We all have Oula lyrics we identify with. Maybe you’re a woman in total control of herself on that feminist tip who knows Victoria’s Secret. Maybe you and your bestie are bad bitches coming in twos laughing in the back of the class. Me? In the words of Taylor Swift, she’s cheer captain, I’m on the bleachers (I know, it’s not an Oula song, but bear with me). If I were to be cast in a movie, I’d be the funny sidekick - like Jennifer Coolidge but a better listener. I’d have a non-specific, do-gooder job and a few well-delivered lines that get made into a gif and used in your next Teams call.
How do I feel about my personal brand? Mostly great. The way I move through the world has gotten me successfully into my 40s. But I also have to acknowledge there are parts of my non-main character energy that come from trauma and self-protection.
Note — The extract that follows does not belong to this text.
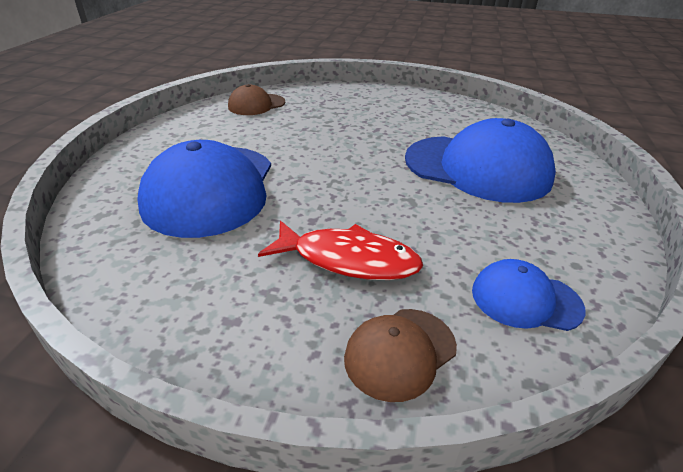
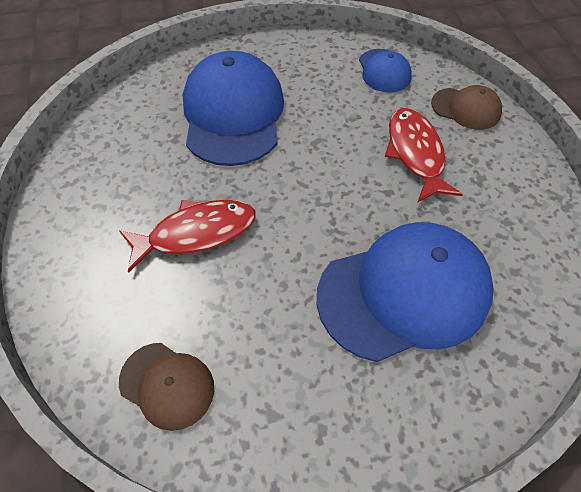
camera: 115 degrees left, 20 degrees up
none -> red fish [119,200,255,273]

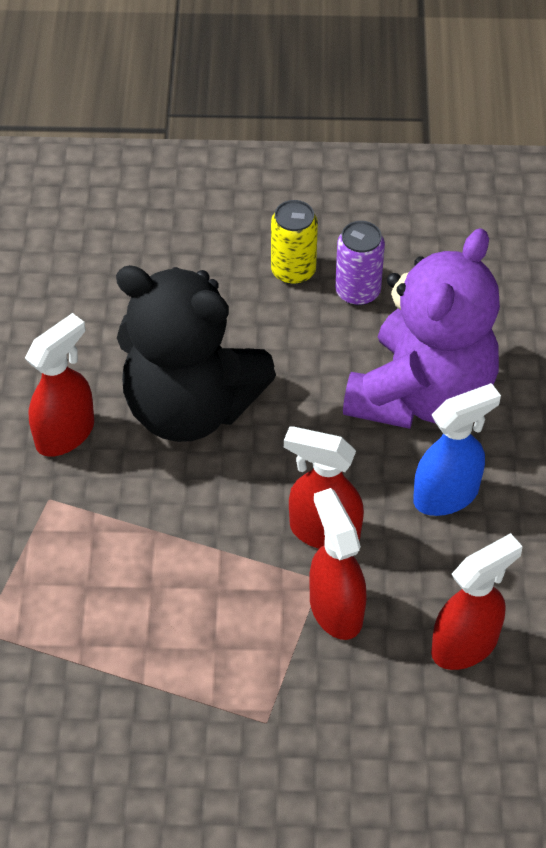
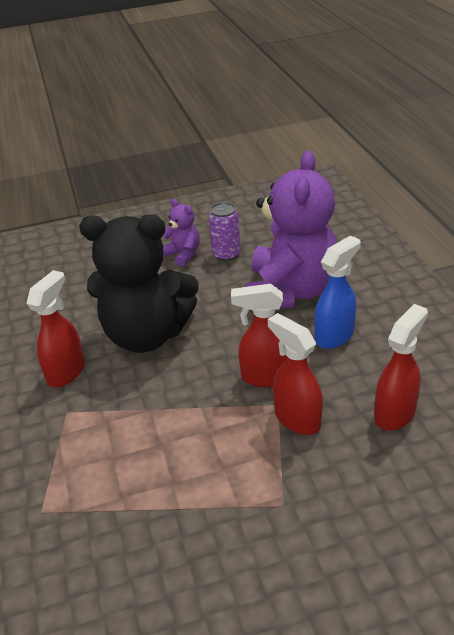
camera: 15 degrees left, 15 degrees down
yellow can [271,200,318,285] -> purple teddy bear [163,199,200,266]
Growing up as a young woman and then coming out as a transgender man left me—and my body—exposed and vulnerable to people’s opinions and judgment. So, like a rhino, I grew a thicker skin, which left me safer but on the sidelines.
Enter Oula about six years ago. The first few years, I fit Oula into my existing personal brand. My non-Oula friends thought it was charming that a short bald guy liked dancing around to Top 40 music. I was part of the classes without being part of the culture.
Then COVID arrived. Suddenly Oula was my only exercise and social outlet. A little group of us met outside in a community center parking lot next to a COVID testing tent. We shared our hopes and fears and even had fun during a decidedly not-fun time in world history. My wife and I did Oula One online, outside on our back deck. I was able—for the first time since transitioning—to integrate how my body was moving with how my mind was working. It felt great. As we were coming out of lockdown, my wife said to me “I think Oula saved you.” As she’s not one for accidentally quoting Sia, I knew it was true.
So, when Empowerment Weekend rolled around in Seattle last August, I decided to honor my COVID experience by taking part. I had no intention of being an instructor, but I wanted to learn more about how Oula works.
And I did! The first day of Empowerment Weekend was a total blast. We started off with a community connection class: my first time doing Oula with a group of 50 people. The energy was incredible and helped affirm right away it was going to be a pretty good day.
The rest of the day was also lovely. The training pulled back the curtain of how instructors build energy and environment from a class. We did silly improv exercises, and learned that choreo can be “barred” out so it’s easier to learn, and all learned a song together – Lizzo’s Special. I can’t listen to that song on the radio now without smiling. As a middle-aged person with lots of work and life responsibilities, I don’t really get the chance to take time for myself and reflect, have fun, and connect with new people. The weekend built this space.
Participants in the Empowerment Weekend are also asked to learn and teach one song. I wasn’t exactly dreading it, as I write and make speeches for a living. It just seemed sort of non-essential given that I didn’t want to certify – and my other friends not as interested in being instructors felt some stress from the assignment. I decided to take the approach of—I can do anything for two minutes and 30 seconds—and if worst comes to worst, I can just march in place!
I was assigned Flo Rida’s 2022 adaptation of What A Night. I practiced teaching the song to my dogs, who I am disappointed to share still can’t dance to even one bar (I know, it’s not about how it looks…). Then the second day of the class I danced my song in front of the Minnesota gang of trainers.
Their feedback transformed me. The trainers, who I did not know before the class, were so kind. They truly saw my performance, who I was and what I was trying to communicate.
Was I best dancer in the room? No.
Did I give amazing instructions on how to do all the moves right? Also no.
But did I have fun? Absolutely.
Having someone see me doing something physical and be positive rather than judgmental and hurtful was everything. I had main character energy. In the words of Flo Rida, who’s gonna stop me now?
That weekend has stayed with me and has enhanced all my Oula classes as I’ve moved from back row hider to front row diva. As I’ve allowed myself to take up space and be visible, I’ve found myself becoming happier and healthier. So, if you have a chance to go to an Empowerment Weekend - go. You will be, as Meghan Trainor says, shook.